**Input data**

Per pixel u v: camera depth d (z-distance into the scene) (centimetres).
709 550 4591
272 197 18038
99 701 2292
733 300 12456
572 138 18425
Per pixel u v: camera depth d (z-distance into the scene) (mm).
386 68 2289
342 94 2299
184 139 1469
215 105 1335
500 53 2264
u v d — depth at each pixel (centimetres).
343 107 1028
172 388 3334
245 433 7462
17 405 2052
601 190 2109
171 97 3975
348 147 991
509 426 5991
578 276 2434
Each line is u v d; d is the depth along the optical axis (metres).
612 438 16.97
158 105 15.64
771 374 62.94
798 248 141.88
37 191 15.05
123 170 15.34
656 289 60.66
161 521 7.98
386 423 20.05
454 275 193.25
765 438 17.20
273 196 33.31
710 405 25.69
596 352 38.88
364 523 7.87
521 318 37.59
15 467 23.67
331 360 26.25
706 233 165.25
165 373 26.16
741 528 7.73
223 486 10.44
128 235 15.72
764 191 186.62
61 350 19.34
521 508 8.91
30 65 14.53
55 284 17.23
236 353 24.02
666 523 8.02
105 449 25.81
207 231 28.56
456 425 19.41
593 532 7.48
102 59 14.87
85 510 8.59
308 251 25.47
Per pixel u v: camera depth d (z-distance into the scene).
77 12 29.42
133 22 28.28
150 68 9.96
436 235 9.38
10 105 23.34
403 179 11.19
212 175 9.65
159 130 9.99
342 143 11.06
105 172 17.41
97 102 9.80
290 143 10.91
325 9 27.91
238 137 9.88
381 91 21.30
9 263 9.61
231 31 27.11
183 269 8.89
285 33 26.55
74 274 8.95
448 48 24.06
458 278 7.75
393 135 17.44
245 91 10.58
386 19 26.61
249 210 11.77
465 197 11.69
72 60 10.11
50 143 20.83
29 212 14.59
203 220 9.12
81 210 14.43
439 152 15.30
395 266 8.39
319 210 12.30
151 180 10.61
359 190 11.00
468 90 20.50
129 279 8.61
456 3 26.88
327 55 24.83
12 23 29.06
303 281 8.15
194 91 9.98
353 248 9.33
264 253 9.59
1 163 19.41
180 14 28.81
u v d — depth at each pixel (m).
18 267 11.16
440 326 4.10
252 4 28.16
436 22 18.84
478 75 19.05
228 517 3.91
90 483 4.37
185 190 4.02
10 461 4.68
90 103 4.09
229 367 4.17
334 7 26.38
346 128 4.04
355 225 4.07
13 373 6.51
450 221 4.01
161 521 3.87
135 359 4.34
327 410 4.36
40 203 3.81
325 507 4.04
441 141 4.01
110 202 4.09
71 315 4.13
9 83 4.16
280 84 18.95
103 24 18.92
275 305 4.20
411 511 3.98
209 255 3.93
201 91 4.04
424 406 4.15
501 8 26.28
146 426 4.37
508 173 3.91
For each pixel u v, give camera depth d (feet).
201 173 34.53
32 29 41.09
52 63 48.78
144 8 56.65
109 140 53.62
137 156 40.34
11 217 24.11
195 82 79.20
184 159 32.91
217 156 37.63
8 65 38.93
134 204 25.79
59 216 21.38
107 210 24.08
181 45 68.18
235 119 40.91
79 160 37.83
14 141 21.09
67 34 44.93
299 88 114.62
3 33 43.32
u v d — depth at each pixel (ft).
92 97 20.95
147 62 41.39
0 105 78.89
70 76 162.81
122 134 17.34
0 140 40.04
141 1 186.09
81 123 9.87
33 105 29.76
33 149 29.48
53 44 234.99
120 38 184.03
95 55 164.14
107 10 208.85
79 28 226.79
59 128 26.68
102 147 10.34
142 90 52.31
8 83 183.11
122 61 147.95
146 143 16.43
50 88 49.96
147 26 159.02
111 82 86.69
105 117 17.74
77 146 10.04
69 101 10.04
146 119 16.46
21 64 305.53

**To do**
Repeat the material exactly. Begin with its first line and end with the line that has "348 147 991".

**Answer to the problem**
Per pixel u v: camera depth d (z-distance into the scene) (centimetres).
709 550 4591
272 197 18038
99 701 2292
733 300 12456
572 138 18425
Per pixel u v: camera depth d (z-distance into the scene) (mm).
386 68 2289
342 94 2299
184 139 1469
215 105 1335
500 53 2264
u v d — depth at each pixel (centimetres).
343 107 1028
172 388 3334
245 433 7462
17 405 2052
601 190 2109
171 97 3975
348 147 991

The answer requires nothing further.